== PROMPT ==
Reproduce the data without changes, starting at the line that contains "HR is going" and continuing through the last line of the data.

----------------------------------------

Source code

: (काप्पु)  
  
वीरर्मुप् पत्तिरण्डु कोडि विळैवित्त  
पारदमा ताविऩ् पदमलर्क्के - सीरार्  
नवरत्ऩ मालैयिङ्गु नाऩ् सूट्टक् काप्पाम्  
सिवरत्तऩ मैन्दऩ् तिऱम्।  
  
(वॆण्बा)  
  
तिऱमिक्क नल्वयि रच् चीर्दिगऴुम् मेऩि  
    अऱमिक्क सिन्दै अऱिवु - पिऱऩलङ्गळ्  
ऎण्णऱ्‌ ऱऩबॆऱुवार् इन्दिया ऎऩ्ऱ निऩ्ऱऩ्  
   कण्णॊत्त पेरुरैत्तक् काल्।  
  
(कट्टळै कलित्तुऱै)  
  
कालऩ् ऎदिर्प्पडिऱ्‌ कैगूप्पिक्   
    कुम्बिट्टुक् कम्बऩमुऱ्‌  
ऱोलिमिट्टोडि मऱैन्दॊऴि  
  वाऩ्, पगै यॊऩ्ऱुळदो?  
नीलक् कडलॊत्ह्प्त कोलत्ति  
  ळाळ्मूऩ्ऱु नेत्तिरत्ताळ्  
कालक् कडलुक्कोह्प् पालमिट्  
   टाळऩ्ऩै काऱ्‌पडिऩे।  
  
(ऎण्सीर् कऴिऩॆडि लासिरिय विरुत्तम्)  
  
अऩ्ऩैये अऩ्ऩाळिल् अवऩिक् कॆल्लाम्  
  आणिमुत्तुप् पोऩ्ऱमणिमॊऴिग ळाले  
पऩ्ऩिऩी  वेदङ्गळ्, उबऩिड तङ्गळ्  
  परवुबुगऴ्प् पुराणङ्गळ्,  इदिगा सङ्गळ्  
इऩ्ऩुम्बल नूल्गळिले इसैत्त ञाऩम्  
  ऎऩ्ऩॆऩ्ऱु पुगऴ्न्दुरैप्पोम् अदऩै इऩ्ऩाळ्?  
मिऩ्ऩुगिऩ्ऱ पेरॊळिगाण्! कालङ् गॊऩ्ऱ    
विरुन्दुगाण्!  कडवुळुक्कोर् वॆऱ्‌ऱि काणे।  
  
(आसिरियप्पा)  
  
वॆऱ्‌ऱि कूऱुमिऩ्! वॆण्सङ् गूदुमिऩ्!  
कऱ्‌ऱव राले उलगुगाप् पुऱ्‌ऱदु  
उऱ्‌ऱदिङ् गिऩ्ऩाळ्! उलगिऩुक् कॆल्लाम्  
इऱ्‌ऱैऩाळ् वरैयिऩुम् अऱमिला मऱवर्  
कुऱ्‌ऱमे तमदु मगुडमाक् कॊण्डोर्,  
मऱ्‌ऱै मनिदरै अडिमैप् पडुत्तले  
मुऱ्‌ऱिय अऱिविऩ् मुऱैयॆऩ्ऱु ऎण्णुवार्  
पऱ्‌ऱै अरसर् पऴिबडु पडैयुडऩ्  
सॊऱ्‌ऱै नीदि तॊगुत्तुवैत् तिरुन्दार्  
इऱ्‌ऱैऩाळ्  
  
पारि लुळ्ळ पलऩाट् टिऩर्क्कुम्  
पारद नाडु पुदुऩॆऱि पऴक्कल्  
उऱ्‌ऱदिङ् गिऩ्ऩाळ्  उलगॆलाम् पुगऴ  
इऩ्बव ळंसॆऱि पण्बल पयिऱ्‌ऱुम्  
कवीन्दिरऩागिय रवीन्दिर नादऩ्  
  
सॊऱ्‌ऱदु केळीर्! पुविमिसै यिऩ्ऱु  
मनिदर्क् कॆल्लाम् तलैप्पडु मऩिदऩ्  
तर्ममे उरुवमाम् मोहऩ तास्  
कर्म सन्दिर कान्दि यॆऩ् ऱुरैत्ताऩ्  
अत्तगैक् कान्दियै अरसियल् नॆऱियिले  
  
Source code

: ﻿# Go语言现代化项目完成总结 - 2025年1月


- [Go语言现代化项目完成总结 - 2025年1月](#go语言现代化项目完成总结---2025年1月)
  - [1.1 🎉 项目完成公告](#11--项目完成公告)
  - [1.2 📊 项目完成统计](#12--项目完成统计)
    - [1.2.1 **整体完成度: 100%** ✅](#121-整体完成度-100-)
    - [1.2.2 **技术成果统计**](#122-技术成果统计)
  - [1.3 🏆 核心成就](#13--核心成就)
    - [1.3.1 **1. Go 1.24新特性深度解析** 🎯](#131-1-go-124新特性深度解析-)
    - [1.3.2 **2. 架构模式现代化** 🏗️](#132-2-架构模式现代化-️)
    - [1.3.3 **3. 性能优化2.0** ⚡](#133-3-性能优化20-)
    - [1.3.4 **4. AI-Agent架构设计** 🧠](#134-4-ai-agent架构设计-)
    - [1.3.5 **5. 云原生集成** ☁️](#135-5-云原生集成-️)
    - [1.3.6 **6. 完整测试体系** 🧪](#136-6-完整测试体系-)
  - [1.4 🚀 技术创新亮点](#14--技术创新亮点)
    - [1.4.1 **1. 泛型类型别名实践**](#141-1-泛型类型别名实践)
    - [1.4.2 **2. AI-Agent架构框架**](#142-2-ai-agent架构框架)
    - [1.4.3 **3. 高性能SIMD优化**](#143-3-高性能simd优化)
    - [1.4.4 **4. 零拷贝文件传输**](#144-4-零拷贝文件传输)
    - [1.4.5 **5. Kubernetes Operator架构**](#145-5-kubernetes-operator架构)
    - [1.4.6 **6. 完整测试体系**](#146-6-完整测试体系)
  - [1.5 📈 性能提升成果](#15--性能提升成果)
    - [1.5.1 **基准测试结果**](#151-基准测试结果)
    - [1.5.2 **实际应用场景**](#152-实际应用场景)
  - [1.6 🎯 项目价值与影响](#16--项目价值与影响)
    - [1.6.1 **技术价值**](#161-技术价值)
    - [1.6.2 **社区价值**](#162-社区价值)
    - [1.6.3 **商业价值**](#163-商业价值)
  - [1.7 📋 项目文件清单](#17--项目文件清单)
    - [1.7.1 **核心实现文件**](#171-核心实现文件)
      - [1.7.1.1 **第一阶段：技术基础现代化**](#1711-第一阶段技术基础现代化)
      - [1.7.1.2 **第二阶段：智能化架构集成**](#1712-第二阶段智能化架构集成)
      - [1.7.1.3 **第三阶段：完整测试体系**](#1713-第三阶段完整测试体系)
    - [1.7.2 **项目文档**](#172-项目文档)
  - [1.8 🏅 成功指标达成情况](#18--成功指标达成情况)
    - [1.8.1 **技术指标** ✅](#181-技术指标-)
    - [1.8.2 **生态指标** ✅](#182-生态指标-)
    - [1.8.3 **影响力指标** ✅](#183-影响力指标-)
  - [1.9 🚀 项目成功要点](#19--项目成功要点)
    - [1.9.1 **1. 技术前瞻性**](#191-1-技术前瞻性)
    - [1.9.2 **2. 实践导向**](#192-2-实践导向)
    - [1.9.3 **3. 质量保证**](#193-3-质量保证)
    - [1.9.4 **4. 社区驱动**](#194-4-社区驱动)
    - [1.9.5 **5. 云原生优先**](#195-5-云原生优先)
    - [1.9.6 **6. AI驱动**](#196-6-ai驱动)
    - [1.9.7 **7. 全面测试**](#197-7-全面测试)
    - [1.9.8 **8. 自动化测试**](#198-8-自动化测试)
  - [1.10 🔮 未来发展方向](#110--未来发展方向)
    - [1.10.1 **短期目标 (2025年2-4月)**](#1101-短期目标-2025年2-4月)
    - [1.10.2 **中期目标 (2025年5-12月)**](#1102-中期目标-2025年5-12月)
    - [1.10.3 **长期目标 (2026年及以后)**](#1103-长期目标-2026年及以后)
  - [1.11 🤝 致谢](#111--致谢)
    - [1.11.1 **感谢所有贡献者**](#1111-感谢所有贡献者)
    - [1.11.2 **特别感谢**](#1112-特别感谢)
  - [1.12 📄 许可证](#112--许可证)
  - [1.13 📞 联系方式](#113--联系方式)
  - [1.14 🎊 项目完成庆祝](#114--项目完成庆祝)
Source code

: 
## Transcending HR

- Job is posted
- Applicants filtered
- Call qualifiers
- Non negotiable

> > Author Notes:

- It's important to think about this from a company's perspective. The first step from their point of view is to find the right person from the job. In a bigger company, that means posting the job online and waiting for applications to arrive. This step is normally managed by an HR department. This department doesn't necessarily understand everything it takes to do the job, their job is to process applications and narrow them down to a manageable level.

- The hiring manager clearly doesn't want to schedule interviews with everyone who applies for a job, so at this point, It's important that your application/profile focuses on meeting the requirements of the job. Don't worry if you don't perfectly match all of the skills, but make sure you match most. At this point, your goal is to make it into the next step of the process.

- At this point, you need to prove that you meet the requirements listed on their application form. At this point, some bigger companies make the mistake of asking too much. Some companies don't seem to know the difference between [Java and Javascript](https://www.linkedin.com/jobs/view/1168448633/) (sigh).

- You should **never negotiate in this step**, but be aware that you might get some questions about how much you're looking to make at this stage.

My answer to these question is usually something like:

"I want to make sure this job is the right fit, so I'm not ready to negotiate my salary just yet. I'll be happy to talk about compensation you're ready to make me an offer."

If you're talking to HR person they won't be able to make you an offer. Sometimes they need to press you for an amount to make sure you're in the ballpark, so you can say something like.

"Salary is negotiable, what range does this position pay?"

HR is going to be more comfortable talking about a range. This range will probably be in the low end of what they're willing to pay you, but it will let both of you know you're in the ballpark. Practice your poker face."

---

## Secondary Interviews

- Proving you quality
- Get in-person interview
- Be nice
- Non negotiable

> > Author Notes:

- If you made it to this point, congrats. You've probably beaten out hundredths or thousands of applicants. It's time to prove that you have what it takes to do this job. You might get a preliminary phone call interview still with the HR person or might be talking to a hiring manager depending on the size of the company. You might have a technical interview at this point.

----------------------------------------

== SOLVED EXERCISE ==
HR is going to be more comfortable talking about a range. This range will probably be in the low end of what they're willing to pay you, but it will let both of you know you're in the ballpark. Practice your poker face."

---

## Secondary Interviews

- Proving you quality
- Get in-person interview
- Be nice
- Non negotiable

> > Author Notes:

- If you made it to this point, congrats. You've probably beaten out hundredths or thousands of applicants. It's time to prove that you have what it takes to do this job. You might get a preliminary phone call interview still with the HR person or might be talking to a hiring manager depending on the size of the company. You might have a technical interview at this point.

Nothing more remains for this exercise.